The goal of a discriminate analysis is to determine if the collection of all variables are different from West Lake compared to Railroad Lake during the 2002 summer. The analysis was performed in S-Plus using phosphorus, water depth, sediment depth, and dissolved oxygen. The first two discriminate functions were plotted against each other and a clear division between West Lake and Railroad Lake is visible (see Figure 7). Thus, the collection of all four variables is different from West Lake to Railroad Lake.

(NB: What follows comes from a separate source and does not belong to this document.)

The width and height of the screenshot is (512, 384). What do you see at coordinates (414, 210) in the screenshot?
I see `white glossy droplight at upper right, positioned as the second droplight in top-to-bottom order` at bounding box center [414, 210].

Figure 7. Discriminate functions using variables: water depth, sediment depth, dissolved oxygen, and phosphorus: W =West Lake, R =Railroad Lake.

5. REFERENCES

Carlson, E. and Ecker, M.D. (2002). "A Statistical Examination of Water Quality in Two Iowa Lakes". American Journal of Undergraduate Research 1(2). pp 31-45.

Oelmann, A. and Ecker, M.D. (2002). "A Statistical Examination of Sediment Phosphorus from Silver Lake and Lake Casey in 2002". Technical Report, Department of Mathematics, University of Northern Iowa.